Tuesday, 25 July 2017
Presenter: 
Ms. Hessa Al Ateibi
Location: 
United Nations

4th  Thematic Session on the Global Compact for Migration

Contributions of migrants and diaspora to all dimensions of sustainable development, including remittances and portability of earned benefits

Panel 3: Remittances and portability of earned benefits

With nearly one million temporary migrant workers coming every year to the UAE, we have a particular story to share in the field of remittances. In 2014, workers residing in the UAE remitted $19.2 billion US Dollars. Remittances from the Gulf region accounted for approximately $98 billion USD, representing 16% of global remittances. We recognize that remittances by migrant workers represent a significant source of external resource flows for developing countries and therefore have worked on ensuring that transaction costs do not cut significantly into those savings.

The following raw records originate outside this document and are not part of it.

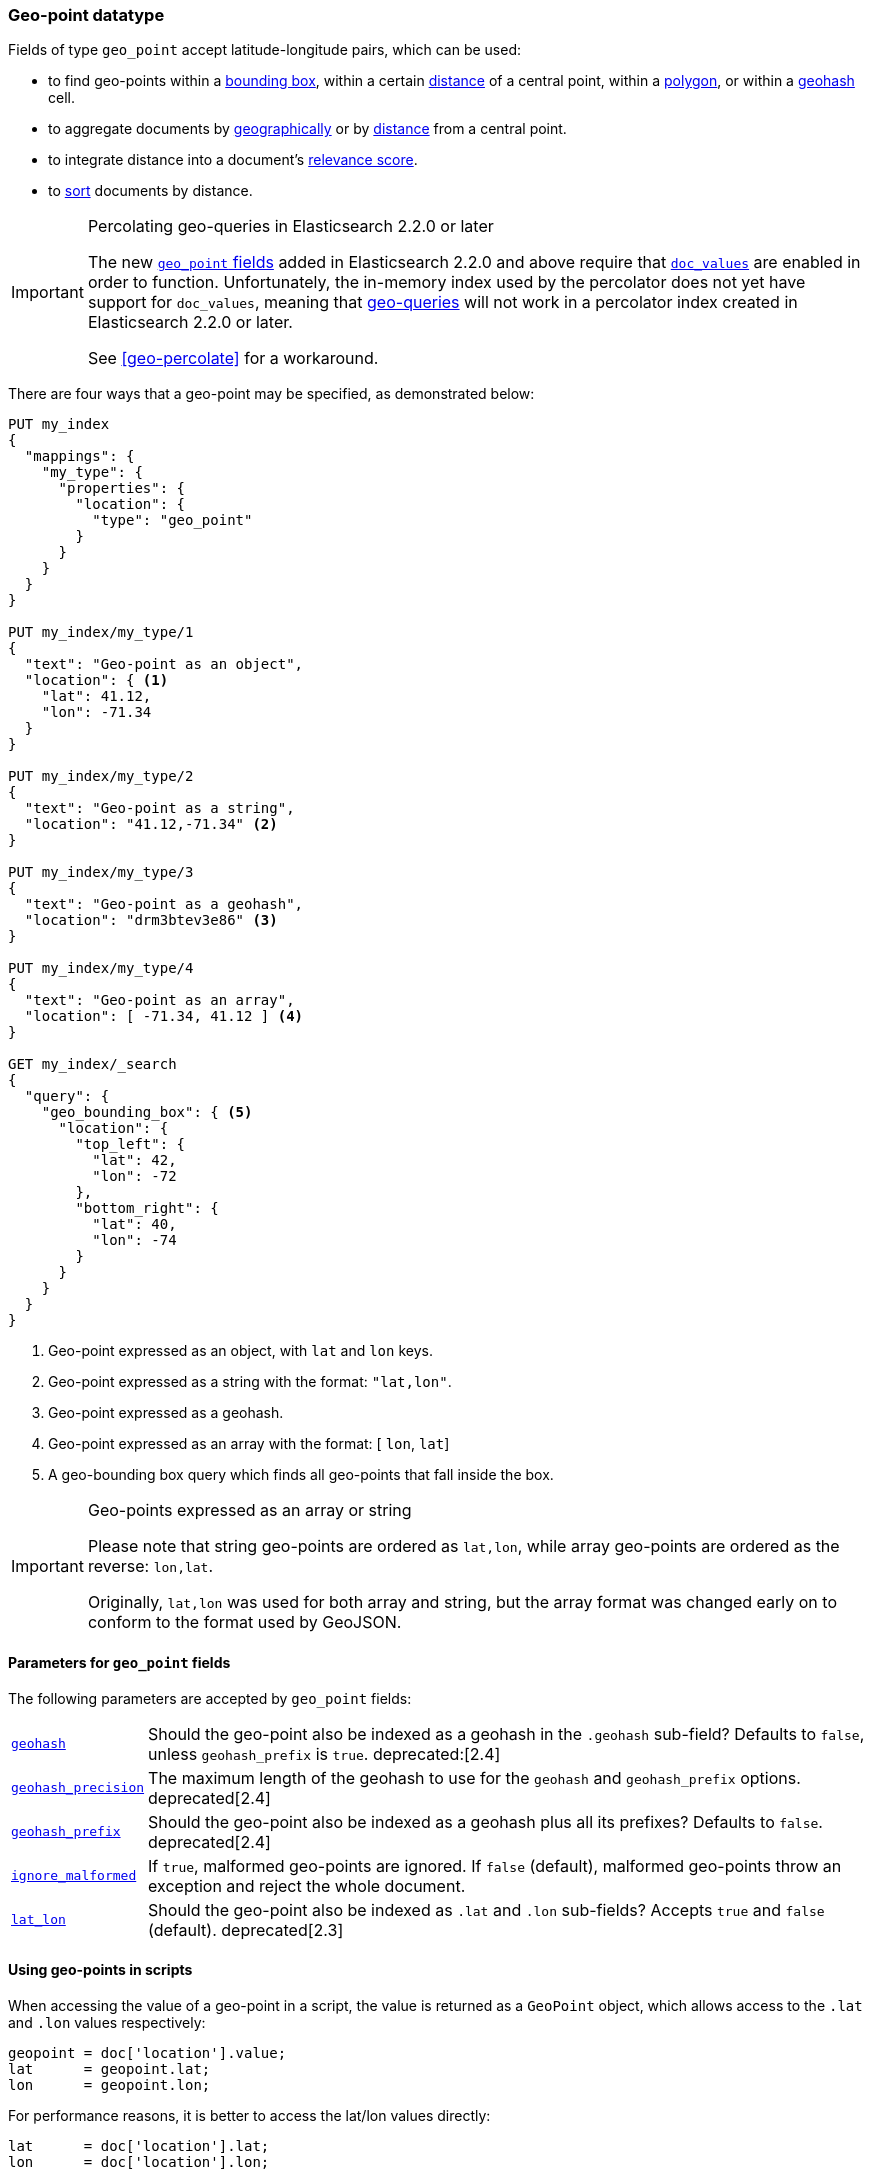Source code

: [[geo-point]]
=== Geo-point datatype

Fields of type `geo_point` accept latitude-longitude pairs, which can be used:

* to find geo-points within a <<query-dsl-geo-bounding-box-query,bounding box>>,
  within a certain <<query-dsl-geo-distance-query,distance>> of a central point,
  within a <<query-dsl-geo-polygon-query,polygon>>, or within a
  <<query-dsl-geohash-cell-query,geohash>> cell.
* to aggregate documents by <<search-aggregations-bucket-geohashgrid-aggregation,geographically>>
  or by <<search-aggregations-bucket-geodistance-aggregation,distance>> from a central point.
* to integrate distance into a document's <<query-dsl-function-score-query,relevance score>>.
* to <<geo-sorting,sort>> documents by distance.

.Percolating geo-queries in Elasticsearch 2.2.0 or later
[IMPORTANT]
======================================

The new <<geo-point,`geo_point` fields>> added in Elasticsearch 2.2.0 and
above require that <<doc-values,`doc_values`>> are enabled in order to
function. Unfortunately, the in-memory index used by the percolator does not
yet have support for `doc_values`, meaning that <<geo-queries,geo-queries>>
will not work in a percolator index created in Elasticsearch 2.2.0 or later.

See <<geo-percolate>> for a workaround.

======================================

There are four ways that a geo-point may be specified, as demonstrated below:

[source,js]
--------------------------------------------------
PUT my_index
{
  "mappings": {
    "my_type": {
      "properties": {
        "location": {
          "type": "geo_point"
        }
      }
    }
  }
}

PUT my_index/my_type/1
{
  "text": "Geo-point as an object",
  "location": { <1>
    "lat": 41.12,
    "lon": -71.34
  }
}

PUT my_index/my_type/2
{
  "text": "Geo-point as a string",
  "location": "41.12,-71.34" <2>
}

PUT my_index/my_type/3
{
  "text": "Geo-point as a geohash",
  "location": "drm3btev3e86" <3>
}

PUT my_index/my_type/4
{
  "text": "Geo-point as an array",
  "location": [ -71.34, 41.12 ] <4>
}

GET my_index/_search
{
  "query": {
    "geo_bounding_box": { <5>
      "location": {
        "top_left": {
          "lat": 42,
          "lon": -72
        },
        "bottom_right": {
          "lat": 40,
          "lon": -74
        }
      }
    }
  }
}
--------------------------------------------------
// AUTOSENSE
<1> Geo-point expressed as an object, with `lat` and `lon` keys.
<2> Geo-point expressed as a string with the format: `"lat,lon"`.
<3> Geo-point expressed as a geohash.
<4> Geo-point expressed as an array with the format: [ `lon`, `lat`]
<5> A geo-bounding box query which finds all geo-points that fall inside the box.

[IMPORTANT]
.Geo-points expressed as an array or string
==================================================

Please note that string geo-points are ordered as `lat,lon`, while array
geo-points are ordered as the reverse: `lon,lat`.

Originally, `lat,lon` was used for both array and string, but the array
format was changed early on to conform to the format used by GeoJSON.

==================================================


[[geo-point-params]]
==== Parameters for `geo_point` fields

The following parameters are accepted by `geo_point` fields:

[horizontal]

<<geohash,`geohash`>>::

Should the geo-point also be indexed as a geohash in the `.geohash`
sub-field? Defaults to `false`, unless `geohash_prefix` is `true`.
ifdef::asciidoctor[]
deprecated:[2.4]
endif::[]
ifndef::asciidoctor[]
deprecated[2.4]
endif::[]

<<geohash-precision,`geohash_precision`>>::

    The maximum length of the geohash to use for the `geohash` and
    `geohash_prefix` options. deprecated[2.4]

<<geohash-prefix,`geohash_prefix`>>::

    Should the geo-point also be indexed as a geohash plus all its prefixes?
    Defaults to `false`. deprecated[2.4]

<<ignore-malformed,`ignore_malformed`>>::

    If `true`, malformed geo-points are ignored. If `false` (default),
    malformed geo-points throw an exception and reject the whole document.

<<lat-lon,`lat_lon`>>::

    Should the geo-point also be indexed as `.lat` and `.lon` sub-fields?
    Accepts `true` and `false` (default). deprecated[2.3]

==== Using geo-points in scripts

When accessing the value of a geo-point in a script, the value is returned as
a `GeoPoint` object, which allows access to the `.lat` and `.lon` values
respectively:


[source,js]
--------------------------------------------------
geopoint = doc['location'].value;
lat      = geopoint.lat;
lon      = geopoint.lon;
--------------------------------------------------

For performance reasons, it is better to access the lat/lon values directly:

[source,js]
--------------------------------------------------
lat      = doc['location'].lat;
lon      = doc['location'].lon;
--------------------------------------------------


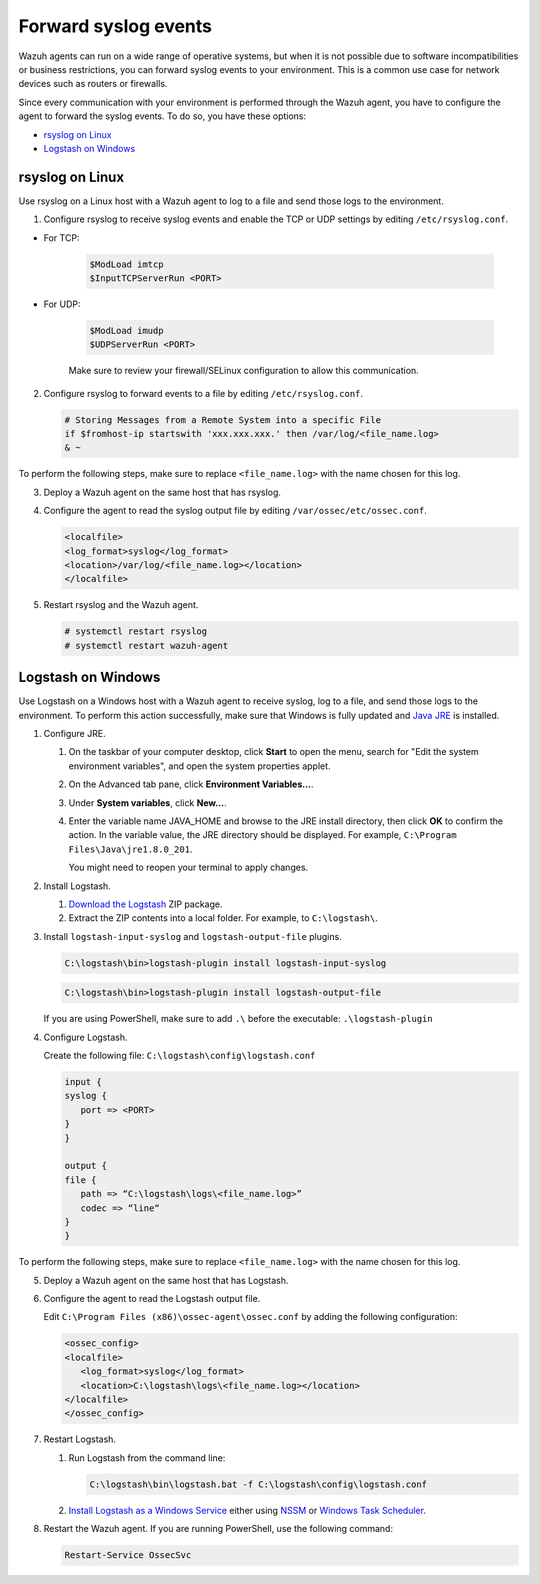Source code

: .. Copyright (C) 2020 Wazuh, Inc.

.. _cloud_your_environment_send_syslog:

.. meta::
  :description: Learn about your environment

Forward syslog events
=====================

Wazuh agents can run on a wide range of operative systems, but when it is not possible due to software incompatibilities or business restrictions, you can forward syslog events to your environment. This is a common use case for network devices such as routers or firewalls.

Since every communication with your environment is performed through the Wazuh agent, you have to configure the agent to forward the syslog events. To do so, you have these options:

- `rsyslog on Linux`_

- `Logstash on Windows`_

rsyslog on Linux
^^^^^^^^^^^^^^^^

Use rsyslog on a Linux host with a Wazuh agent to log to a file and send those logs to the environment.

1. Configure rsyslog to receive syslog events and enable the TCP or UDP settings by editing ``/etc/rsyslog.conf``.

- For TCP:

   .. code-block::

      $ModLoad imtcp
      $InputTCPServerRun <PORT>

- For UDP:

   .. code-block::

      $ModLoad imudp
      $UDPServerRun <PORT>

   Make sure to review your firewall/SELinux configuration to allow this communication.
 
2. Configure rsyslog to forward events to a file by editing ``/etc/rsyslog.conf``.

   .. code-block::

      # Storing Messages from a Remote System into a specific File
      if $fromhost-ip startswith 'xxx.xxx.xxx.' then /var/log/<file_name.log>
      & ~

To perform the following steps, make sure to replace ``<file_name.log>`` with the name chosen for this log.

3. Deploy a Wazuh agent on the same host that has rsyslog.

4. Configure the agent to read the syslog output file by editing ``/var/ossec/etc/ossec.conf``.

   .. code-block:: XML

      <localfile>
      <log_format>syslog</log_format>
      <location>/var/log/<file_name.log></location>
      </localfile>

5. Restart rsyslog and the Wazuh agent.

   .. code-block:: console

      # systemctl restart rsyslog
      # systemctl restart wazuh-agent
   
Logstash on Windows
^^^^^^^^^^^^^^^^^^^
   
Use Logstash on a Windows host with a Wazuh agent to receive syslog, log to a file, and send those logs to the environment. To perform this action successfully, make sure that Windows is fully updated and `Java JRE <https://www.java.com/en/download/windows-64bit.jsp>`_ is installed.

1. Configure JRE.

   #. On the taskbar of your computer desktop, click **Start** to open the menu, search for "Edit the system environment variables", and open the system properties applet.
   #. On the Advanced tab pane, click **Environment Variables...**.
   #. Under **System variables**, click **New...**.
   #. Enter the variable name JAVA_HOME and browse to the JRE install directory, then click **OK** to confirm the action. In the variable value, the JRE directory should be displayed. For example, ``C:\Program Files\Java\jre1.8.0_201``.
   
      You might need to reopen your terminal to apply changes.

2. Install Logstash.

   #. `Download the Logstash <https://www.elastic.co/downloads/logstash>`_ ZIP package.
   #. Extract the ZIP contents into a local folder. For example, to ``C:\logstash\``.

3. Install ``logstash-input-syslog`` and ``logstash-output-file`` plugins.

   .. code-block::
      
      C:\logstash\bin>logstash-plugin install logstash-input-syslog

   .. code-block::
               
      C:\logstash\bin>logstash-plugin install logstash-output-file

   If you are using PowerShell, make sure to add ``.\`` before the executable: ``.\logstash-plugin``

4. Configure Logstash.

   Create the following file: ``C:\logstash\config\logstash.conf``

   .. code-block::

      input {
      syslog {
         port => <PORT>
      }
      }
      
      output {
      file {
         path => “C:\logstash\logs\<file_name.log>”
         codec => “line“
      }
      }

To perform the following steps, make sure to replace ``<file_name.log>`` with the name chosen for this log.

5. Deploy a Wazuh agent on the same host that has Logstash.
   
6. Configure the agent to read the Logstash output file.

   Edit ``C:\Program Files (x86)\ossec-agent\ossec.conf`` by adding the following configuration:

   .. code-block:: XML

      <ossec_config>
      <localfile>
         <log_format>syslog</log_format>
         <location>C:\logstash\logs\<file_name.log></location>
      </localfile>
      </ossec_config>

7. Restart Logstash.

   #. Run Logstash from the command line:

      .. code-block:: console
   
         C:\logstash\bin\logstash.bat -f C:\logstash\config\logstash.conf
   
   #. `Install Logstash as a Windows Service <https://www.elastic.co/guide/en/logstash/current/running-logstash-windows.html#running-logstash-windows>`_ either using `NSSM <https://www.elastic.co/guide/en/logstash/current/running-logstash-windows.html#running-logstash-windows-nssm>`_ or `Windows Task Scheduler <https://www.elastic.co/guide/en/logstash/current/running-logstash-windows.html#running-logstash-windows-scheduledtask>`_.

8. Restart the Wazuh agent. If you are running PowerShell, use the following command:

   .. code-block:: console
      
      Restart-Service OssecSvc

The average cost of remitting money from the UAE is among the lowest globally at 3.1% as compared to the global average of 7.4%. This means that we have essentially already met the goal set out in the Addis Ababa Action Agenda and in the SDGs to reduce the average transaction costs of remittances to 3% of the amount transferred. For the purposes of best-practice sharing and mutual learning in the context of the preparations for the GCM, allow me to share with you some of the reasons why transfer costs are so low in the UAE.

First, innovative payment system infrastructure. More than 90% of remittances from the UAE are sent home electronically. One of the basic policies of the Central Bank of the UAE is to drive innovation in digital payments market and finding ways to promote high quality of service while decreasing costs.

Second, transparent regulatory framework. The UAE Central Bank - that is in charge of regulating payment service providers – is focused on creating a regulatory system that promotes financial inclusion, and encourages competitive costs. To this end, the regulatory system of digital payments is characterized by competition among payment service providers (PSPs) and  very limited regulation on the establishment and licensing of service providers.

Third, competitive market conditions. As of 2014, there have been close to 140 licensed foreign exchange companies in the UAE operating more than 800 branches across the country. Given that a large majority of the population is remitting money on a regular basis, the market is characterized by fierce competition. Furthermore, the amounts of remittances being sent home is often small – averaging around $300 per transfer –  meaning that competition is focused on driving down the transfer cost of remittances.  

We realize that some of the factors accounting for the low transaction costs of remittances in the UAE are particular to our country and might not be easy to replicate in migration corridors characterized by a low volume of remittances. But based on our national experiences, we would like the Global Compact for Migration to emphasize the importance of:

  • Creating a regulatory environment conducive to faster, cheaper and safer transfer of remittances
  • Fostering competitive and transparent market conditions among payment service providers
  • And creating an enabling environment for fostering innovation in the digital payment market.